From the data below, retype exactly the lines starting with the one that contains "not always the" and ending with the one that contains "bytecode, it takes", both included.

[[ Given records open ]]

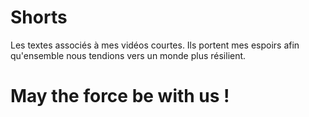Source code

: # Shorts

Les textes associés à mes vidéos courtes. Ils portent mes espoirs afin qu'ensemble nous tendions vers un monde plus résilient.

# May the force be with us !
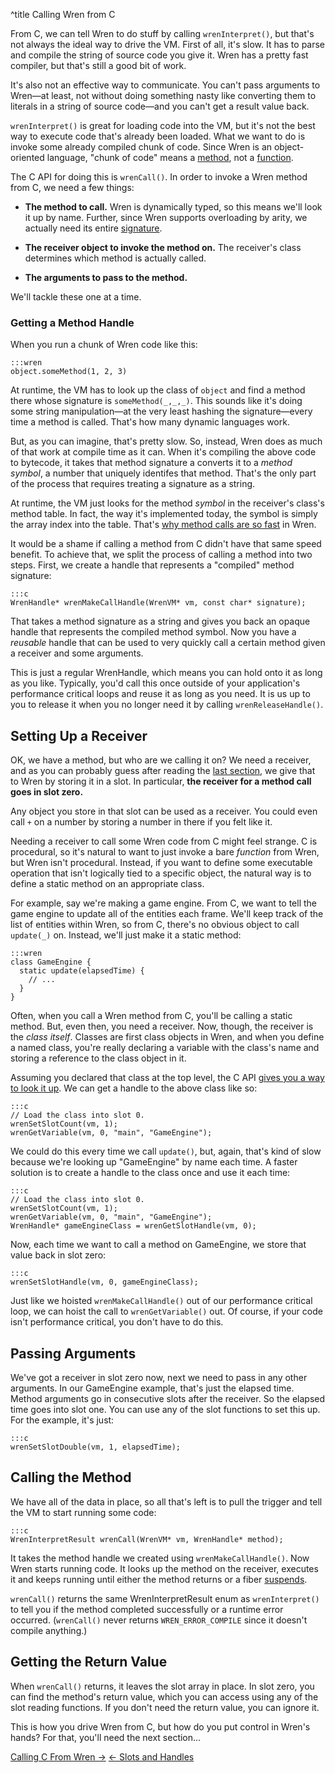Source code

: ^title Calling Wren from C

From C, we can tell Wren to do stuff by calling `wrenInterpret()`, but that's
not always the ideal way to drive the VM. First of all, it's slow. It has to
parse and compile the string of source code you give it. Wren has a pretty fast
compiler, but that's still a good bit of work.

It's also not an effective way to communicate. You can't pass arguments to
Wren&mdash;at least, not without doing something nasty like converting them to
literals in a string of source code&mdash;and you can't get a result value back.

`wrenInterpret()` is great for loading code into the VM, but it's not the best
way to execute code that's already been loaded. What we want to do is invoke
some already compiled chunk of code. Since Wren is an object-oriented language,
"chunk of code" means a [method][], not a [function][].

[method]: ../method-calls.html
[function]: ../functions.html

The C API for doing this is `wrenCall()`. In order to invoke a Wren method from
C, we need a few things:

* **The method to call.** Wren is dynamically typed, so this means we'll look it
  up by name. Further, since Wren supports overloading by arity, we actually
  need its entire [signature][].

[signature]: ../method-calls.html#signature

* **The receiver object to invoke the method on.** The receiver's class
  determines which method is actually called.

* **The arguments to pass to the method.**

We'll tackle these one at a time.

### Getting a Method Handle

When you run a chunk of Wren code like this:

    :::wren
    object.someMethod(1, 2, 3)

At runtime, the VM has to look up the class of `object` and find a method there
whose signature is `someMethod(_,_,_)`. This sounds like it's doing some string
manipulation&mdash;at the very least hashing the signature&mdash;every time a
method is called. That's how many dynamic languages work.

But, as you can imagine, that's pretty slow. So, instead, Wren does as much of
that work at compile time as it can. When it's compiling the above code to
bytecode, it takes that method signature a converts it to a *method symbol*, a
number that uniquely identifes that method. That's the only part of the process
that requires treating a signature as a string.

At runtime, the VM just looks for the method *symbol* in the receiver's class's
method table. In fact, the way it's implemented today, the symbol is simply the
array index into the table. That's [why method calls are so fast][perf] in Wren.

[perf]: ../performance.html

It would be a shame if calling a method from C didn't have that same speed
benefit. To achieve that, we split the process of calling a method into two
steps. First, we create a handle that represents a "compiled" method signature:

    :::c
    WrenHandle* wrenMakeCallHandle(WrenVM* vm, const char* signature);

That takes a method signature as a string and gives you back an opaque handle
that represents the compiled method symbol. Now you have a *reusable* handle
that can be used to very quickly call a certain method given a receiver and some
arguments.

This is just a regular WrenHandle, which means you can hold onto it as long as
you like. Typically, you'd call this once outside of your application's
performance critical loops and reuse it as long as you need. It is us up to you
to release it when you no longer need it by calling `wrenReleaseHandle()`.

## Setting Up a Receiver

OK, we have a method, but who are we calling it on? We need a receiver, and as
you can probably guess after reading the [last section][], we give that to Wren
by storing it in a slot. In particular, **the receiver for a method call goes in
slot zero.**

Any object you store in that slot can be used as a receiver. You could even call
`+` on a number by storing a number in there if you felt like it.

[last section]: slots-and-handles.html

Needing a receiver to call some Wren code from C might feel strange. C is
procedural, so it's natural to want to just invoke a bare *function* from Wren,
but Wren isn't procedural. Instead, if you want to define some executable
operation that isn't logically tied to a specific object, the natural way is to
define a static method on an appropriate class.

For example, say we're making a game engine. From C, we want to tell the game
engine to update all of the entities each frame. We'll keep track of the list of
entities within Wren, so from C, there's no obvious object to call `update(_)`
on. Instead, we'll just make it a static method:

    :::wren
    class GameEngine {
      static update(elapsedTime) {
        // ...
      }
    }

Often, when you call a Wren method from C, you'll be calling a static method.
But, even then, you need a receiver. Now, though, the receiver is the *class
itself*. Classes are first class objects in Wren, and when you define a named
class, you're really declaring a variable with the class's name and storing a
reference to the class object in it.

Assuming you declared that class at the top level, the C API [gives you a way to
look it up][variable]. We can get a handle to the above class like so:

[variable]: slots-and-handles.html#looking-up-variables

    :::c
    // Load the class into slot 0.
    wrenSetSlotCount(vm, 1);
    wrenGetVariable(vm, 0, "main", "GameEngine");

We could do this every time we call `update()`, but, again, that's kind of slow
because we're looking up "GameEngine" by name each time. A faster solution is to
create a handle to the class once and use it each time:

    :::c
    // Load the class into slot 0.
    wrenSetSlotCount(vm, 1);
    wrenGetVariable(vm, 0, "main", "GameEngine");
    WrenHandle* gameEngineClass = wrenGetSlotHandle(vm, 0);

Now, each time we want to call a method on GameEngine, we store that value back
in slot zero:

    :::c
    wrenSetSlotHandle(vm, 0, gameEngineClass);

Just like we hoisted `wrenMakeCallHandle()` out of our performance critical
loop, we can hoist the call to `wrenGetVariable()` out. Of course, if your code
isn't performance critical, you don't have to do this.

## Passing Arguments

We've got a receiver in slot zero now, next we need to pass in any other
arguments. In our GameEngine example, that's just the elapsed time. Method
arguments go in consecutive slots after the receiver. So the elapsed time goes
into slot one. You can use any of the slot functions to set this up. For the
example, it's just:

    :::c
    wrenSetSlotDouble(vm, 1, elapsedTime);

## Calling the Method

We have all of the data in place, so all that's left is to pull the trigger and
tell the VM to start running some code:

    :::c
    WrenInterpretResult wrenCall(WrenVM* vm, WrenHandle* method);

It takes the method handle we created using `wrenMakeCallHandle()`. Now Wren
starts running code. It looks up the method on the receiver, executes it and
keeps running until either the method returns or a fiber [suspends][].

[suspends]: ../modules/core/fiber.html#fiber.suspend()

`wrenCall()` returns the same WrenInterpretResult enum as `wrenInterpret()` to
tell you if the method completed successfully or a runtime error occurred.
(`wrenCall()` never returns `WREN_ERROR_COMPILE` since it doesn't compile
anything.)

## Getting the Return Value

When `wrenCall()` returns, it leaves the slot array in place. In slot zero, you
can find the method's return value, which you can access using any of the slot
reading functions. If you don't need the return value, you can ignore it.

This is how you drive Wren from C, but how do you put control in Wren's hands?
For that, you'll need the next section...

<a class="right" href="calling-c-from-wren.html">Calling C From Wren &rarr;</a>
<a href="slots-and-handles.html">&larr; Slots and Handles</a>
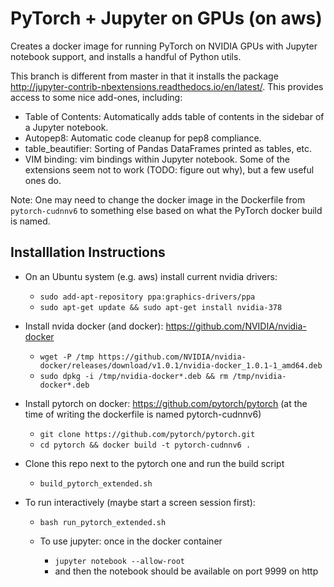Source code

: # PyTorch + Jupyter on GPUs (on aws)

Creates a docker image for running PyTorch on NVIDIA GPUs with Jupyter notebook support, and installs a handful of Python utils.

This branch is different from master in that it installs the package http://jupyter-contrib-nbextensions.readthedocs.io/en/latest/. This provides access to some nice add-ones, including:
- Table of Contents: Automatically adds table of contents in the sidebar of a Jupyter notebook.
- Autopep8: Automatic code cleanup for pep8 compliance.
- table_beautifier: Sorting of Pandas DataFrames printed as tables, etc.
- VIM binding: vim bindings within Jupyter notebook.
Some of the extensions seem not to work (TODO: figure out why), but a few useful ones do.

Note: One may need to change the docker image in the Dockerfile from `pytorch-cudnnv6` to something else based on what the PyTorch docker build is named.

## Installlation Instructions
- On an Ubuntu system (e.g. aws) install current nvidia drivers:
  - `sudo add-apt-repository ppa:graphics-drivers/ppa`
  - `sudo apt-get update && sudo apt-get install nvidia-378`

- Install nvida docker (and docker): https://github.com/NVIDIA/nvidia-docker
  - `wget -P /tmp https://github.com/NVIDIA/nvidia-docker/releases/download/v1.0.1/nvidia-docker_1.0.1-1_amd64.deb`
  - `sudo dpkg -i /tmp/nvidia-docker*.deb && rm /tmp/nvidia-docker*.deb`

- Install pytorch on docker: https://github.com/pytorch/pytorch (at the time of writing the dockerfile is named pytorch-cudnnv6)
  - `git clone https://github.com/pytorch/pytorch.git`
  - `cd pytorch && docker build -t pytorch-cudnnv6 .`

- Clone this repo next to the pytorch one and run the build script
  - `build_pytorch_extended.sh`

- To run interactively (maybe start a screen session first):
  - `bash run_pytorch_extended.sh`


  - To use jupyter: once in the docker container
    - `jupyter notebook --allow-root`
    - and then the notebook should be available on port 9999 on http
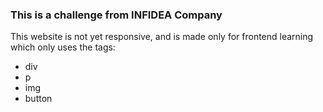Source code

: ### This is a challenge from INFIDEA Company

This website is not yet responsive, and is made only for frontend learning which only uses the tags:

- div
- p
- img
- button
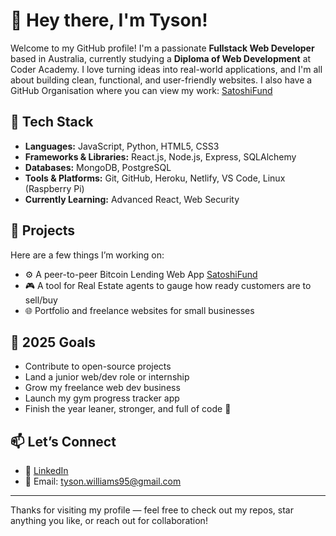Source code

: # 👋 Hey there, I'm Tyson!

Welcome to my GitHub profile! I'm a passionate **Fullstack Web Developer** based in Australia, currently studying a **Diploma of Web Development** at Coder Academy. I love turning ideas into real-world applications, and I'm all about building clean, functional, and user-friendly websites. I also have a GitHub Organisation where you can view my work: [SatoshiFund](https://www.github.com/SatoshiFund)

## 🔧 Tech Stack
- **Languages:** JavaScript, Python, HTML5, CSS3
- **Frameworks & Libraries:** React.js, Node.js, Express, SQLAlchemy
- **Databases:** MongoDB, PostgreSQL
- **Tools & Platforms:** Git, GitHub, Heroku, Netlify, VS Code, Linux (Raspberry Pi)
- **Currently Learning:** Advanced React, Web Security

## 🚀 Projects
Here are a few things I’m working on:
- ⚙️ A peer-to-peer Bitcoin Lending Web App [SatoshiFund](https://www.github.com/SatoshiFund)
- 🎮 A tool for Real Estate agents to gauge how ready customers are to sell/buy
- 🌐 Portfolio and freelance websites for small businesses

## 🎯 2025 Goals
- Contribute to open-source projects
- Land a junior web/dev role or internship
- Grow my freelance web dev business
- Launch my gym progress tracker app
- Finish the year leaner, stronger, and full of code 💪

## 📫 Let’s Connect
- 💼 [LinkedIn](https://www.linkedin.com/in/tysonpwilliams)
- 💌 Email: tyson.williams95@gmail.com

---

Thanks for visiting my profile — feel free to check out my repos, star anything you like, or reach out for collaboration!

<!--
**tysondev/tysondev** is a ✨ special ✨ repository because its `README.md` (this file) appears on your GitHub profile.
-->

[[ Given records closed ]]

◆ **Answer to this exercise**
not always the ideal way to drive the VM. First of all, it's slow. It has to
parse and compile the string of source code you give it. Wren has a pretty fast
compiler, but that's still a good bit of work.

It's also not an effective way to communicate. You can't pass arguments to
Wren&mdash;at least, not without doing something nasty like converting them to
literals in a string of source code&mdash;and you can't get a result value back.

`wrenInterpret()` is great for loading code into the VM, but it's not the best
way to execute code that's already been loaded. What we want to do is invoke
some already compiled chunk of code. Since Wren is an object-oriented language,
"chunk of code" means a [method][], not a [function][].

[method]: ../method-calls.html
[function]: ../functions.html

The C API for doing this is `wrenCall()`. In order to invoke a Wren method from
C, we need a few things:

* **The method to call.** Wren is dynamically typed, so this means we'll look it
  up by name. Further, since Wren supports overloading by arity, we actually
  need its entire [signature][].

[signature]: ../method-calls.html#signature

* **The receiver object to invoke the method on.** The receiver's class
  determines which method is actually called.

* **The arguments to pass to the method.**

We'll tackle these one at a time.

### Getting a Method Handle

When you run a chunk of Wren code like this:

    :::wren
    object.someMethod(1, 2, 3)

At runtime, the VM has to look up the class of `object` and find a method there
whose signature is `someMethod(_,_,_)`. This sounds like it's doing some string
manipulation&mdash;at the very least hashing the signature&mdash;every time a
method is called. That's how many dynamic languages work.

But, as you can imagine, that's pretty slow. So, instead, Wren does as much of
that work at compile time as it can. When it's compiling the above code to
bytecode, it takes that method signature a converts it to a *method symbol*, a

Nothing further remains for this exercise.